Popular culture is quick to project that, by having different sexual urges, one must have been born that way. These messages urge people to "come out of the closet," but this closed-minded way of thinking fails to examine an individual's hormone levels, thought influences and what may be causing a shift in their hormone balance. This stereotyping, black-white mentality fails to recognize the science of the complex endocrine system of the human body and the 84,000 or more EPA-recognized chemicals bombarding it on a daily basis.

Phthalates lower testosterone levels across the board

Some of the chemicals bombarding the endocrine system today are phthalates. Often found in plastic water bottles, PVC plastics and personal care products, phthalates leach into the water and are taken up in the body. Millions of people worldwide drink from plastic bottles, consuming phthalate chemicals that stress hormone production.

A revealing, cross-sectional study published in the Endocrine Society's Journal of Clinical Endocrinology & Metabolism delved into the issue of hormones and reproductive health. Between 2011 and 2012, 2,208 people participating in the U.S. National Health and Nutrition Examination Survey had their urine tested for phthalates. Afterward, their blood was tested for testosterone levels.

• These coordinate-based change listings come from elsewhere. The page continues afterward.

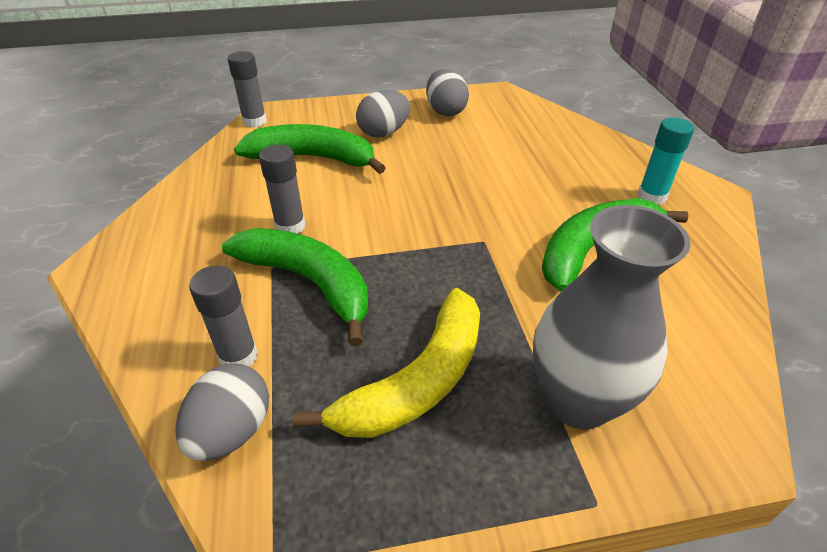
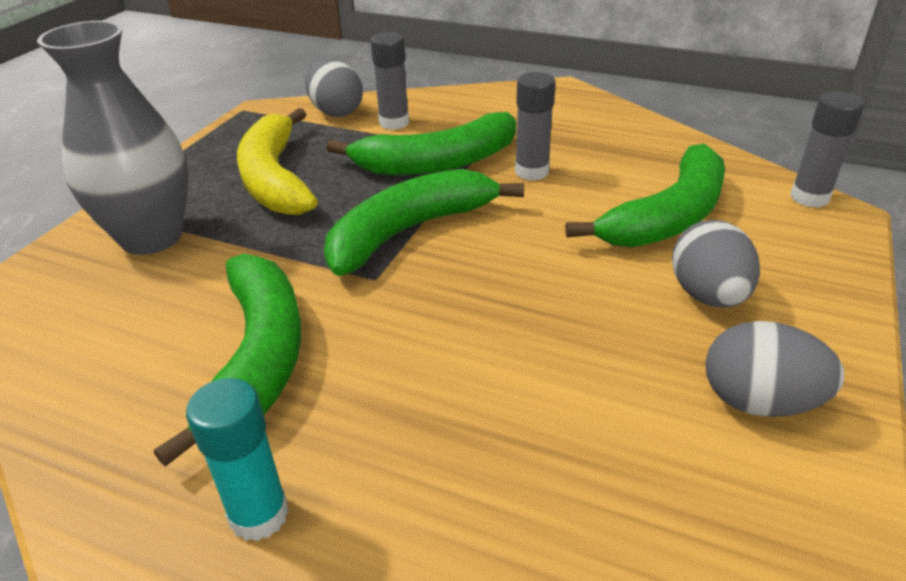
camera: 125 degrees right, 5 degrees down
(421, 250) = (410, 231): none -> green banana

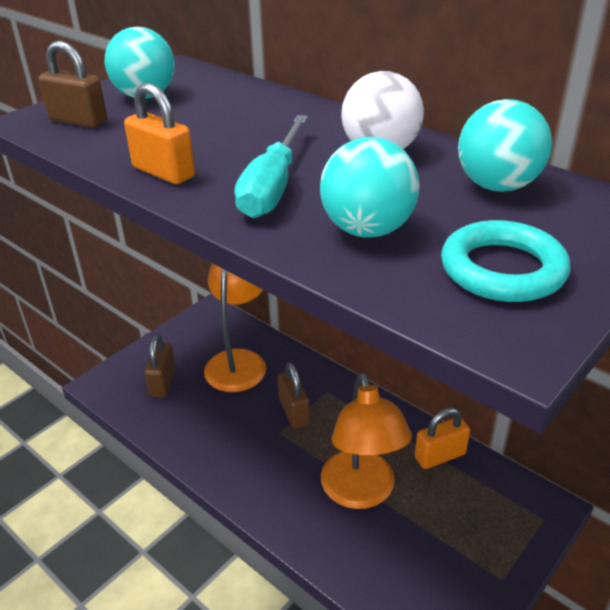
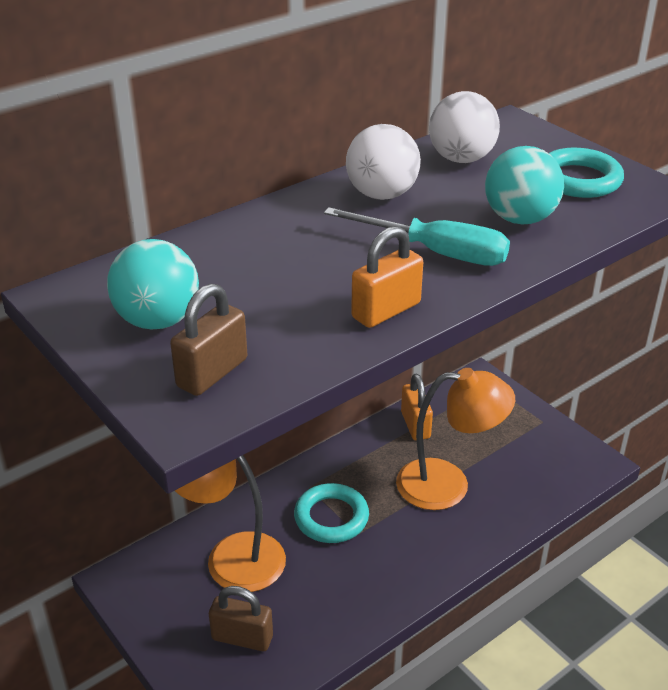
camera: 80 degrees left, 0 degrees up
(294, 412) = (331, 517): brown padlock -> turquoise ring
(497, 186) = (461, 159): turquoise ball -> white ball

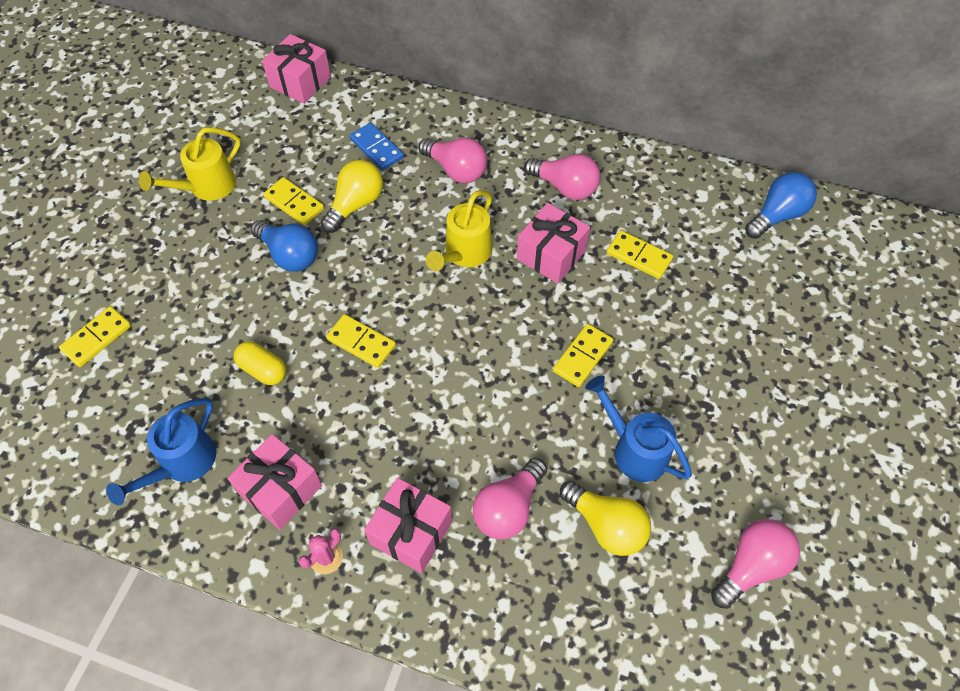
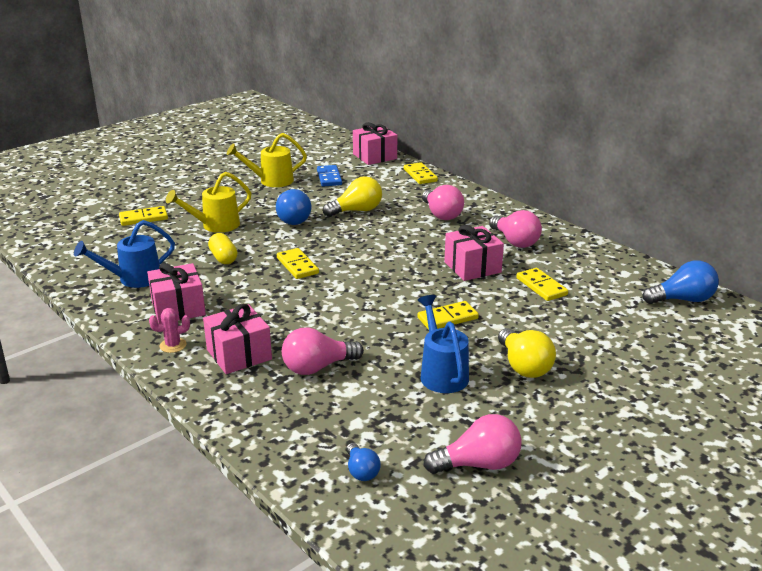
camera: 30 degrees right, 30 degrees down
(294, 203) = (318, 200): yellow domino -> yellow domino (420, 175)
(377, 148) = (396, 193): blue domino -> blue domino (329, 178)
(464, 254) = (409, 250): yellow watering can -> yellow watering can (215, 225)
(606, 525) = (381, 401): yellow light bulb -> yellow light bulb (524, 366)
(658, 639) = (361, 471): none -> blue light bulb

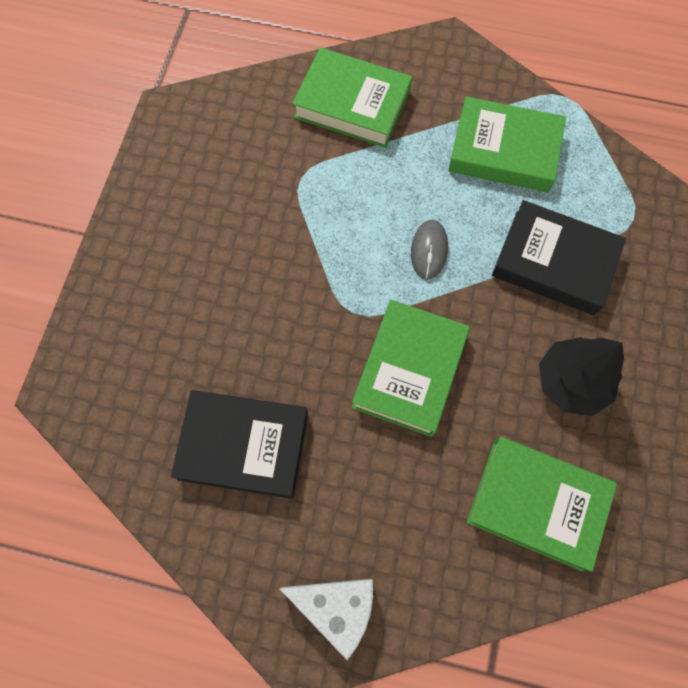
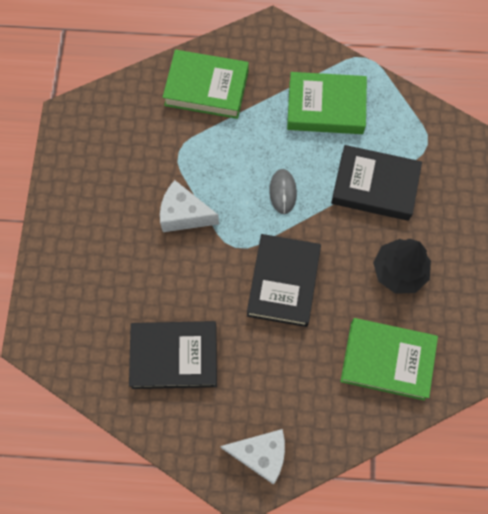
camera: 10 degrees left, 0 degrees up
(293, 259) = (184, 215): none -> white cheese
(409, 370) = (283, 282): green book -> black book

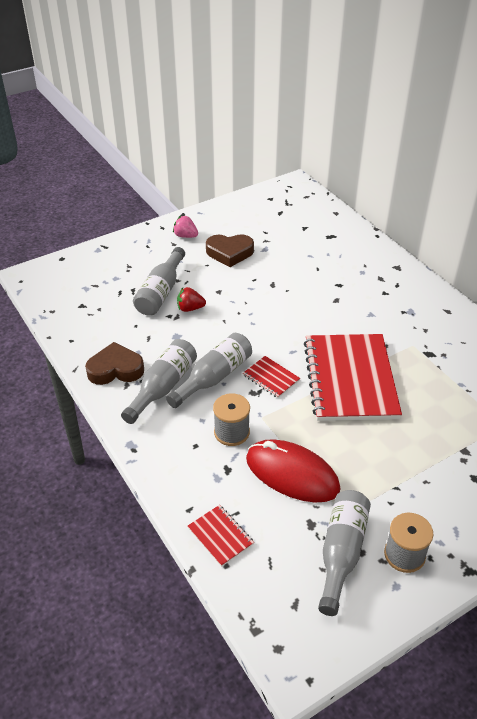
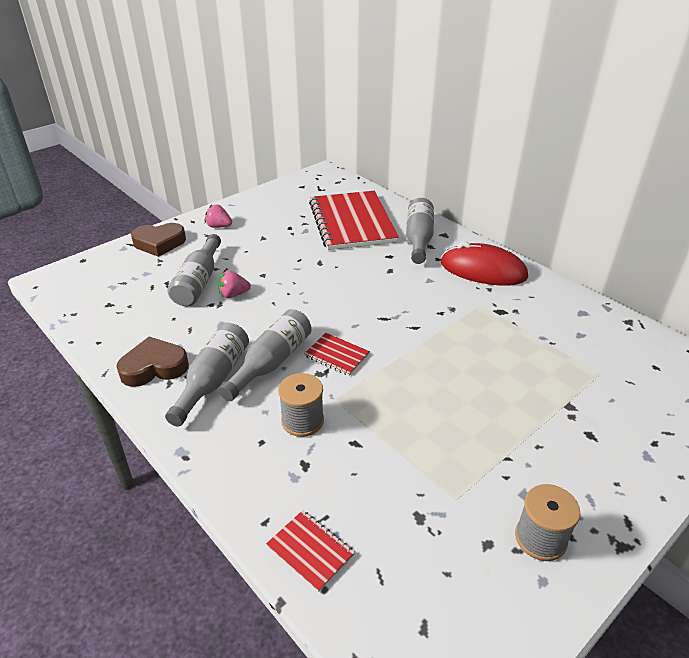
camera: 10 degrees left, 5 degrees down
(190, 308) = (233, 294): red strawberry -> pink strawberry
(229, 253) = (268, 238): brown heart -> brown heart (159, 243)
(292, 474) = (383, 459): red mouse -> red mouse (483, 270)
(341, 553) = (465, 548): grey bottle -> grey bottle (418, 239)
(350, 379) = (424, 346): red notebook -> red notebook (352, 222)

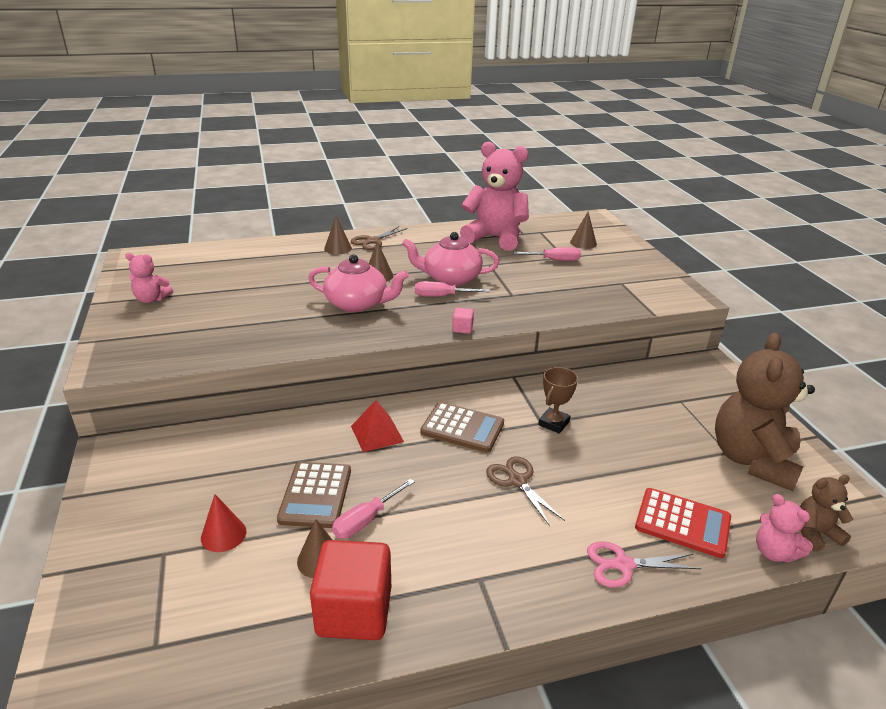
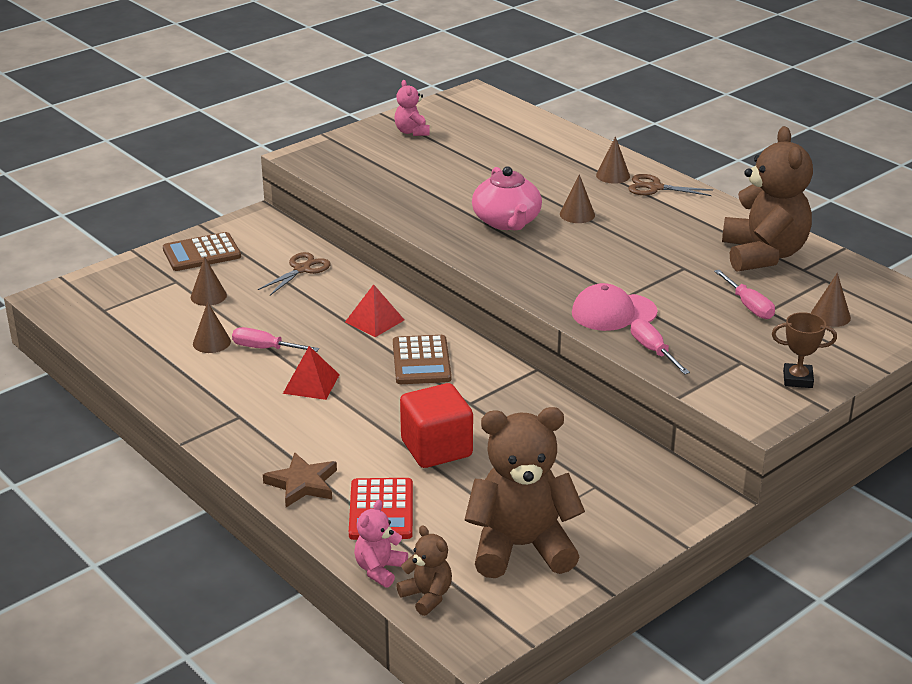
camera: 65 degrees right, 0 degrees up
(223, 534) = (208, 296): red cone -> brown cone
(315, 495) = (276, 318): brown calculator -> brown calculator (201, 253)
(354, 611) = (174, 371): red cube -> red cube (436, 448)
(442, 296) = (572, 259): pink screwdriver -> pink screwdriver (653, 351)
(450, 278) = (619, 254): pink teapot -> none
(453, 506) = (311, 384): none -> red pyramid
(462, 328) = (517, 287): pink cube -> none
(495, 238) = (763, 255): pink teddy bear -> brown teddy bear
(517, 481) = (369, 408): brown scissors -> brown scissors (302, 269)
(529, 304) = (613, 312): none -> pink cap
(554, 423) = (475, 410): brown trophy -> brown trophy (797, 379)
(623, 565) = (302, 484): pink scissors -> brown star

Across the board, from men and women to children, researchers discovered that phthalate exposure decreases testosterone levels in an inverse relationship. The loss of testosterone was even more apparent at specific life stages. Women experienced the greatest drop between ages 40 and 60 when their testosterone levels dropped 10.8 to 24 percent. For boys between the ages of 6 and 12, exposure to di-(2-ethylhexyl) phthalate was linked to a 24 to 34.1 percent drop in testosterone levels.

"While the study's cross-sectional design limit the conclusions we can draw, our results support the hypothesis that environmental exposure to endocrine-disrupting chemicals such as phthalates could be contributing to the trend of declining testosterone and related disorders," said study author John D. Meeker, MS, ScD, of the University of Michigan School of Public Health in Ann Arbor, MI. "With mounting evidence for adverse health effects, individuals and policymakers alike may want to take steps to limit human exposure to the degree possible."

Strive for good endocrine system health; avoid phthalates and other plasticizer chemicals

Sexuality doesn't have to be a polarizing issue, and people don't have to be labeled according to their sexuality. What a person might feel or think should not define who they are, how they are labeled or how they are treated.

People are people, regardless of their sexuality, and all have a tedious system of hormone regulation and production that must be taken care of. For those dealing with various sexual urges, these either can be encouraged or can be dealt with by balancing and maintaining proper endocrine system health.

If more people recognized that chemicals like phthalates are bombarding their hormone levels, then there might be a better understanding as to why people develop differently, including physically, mentally and sexually.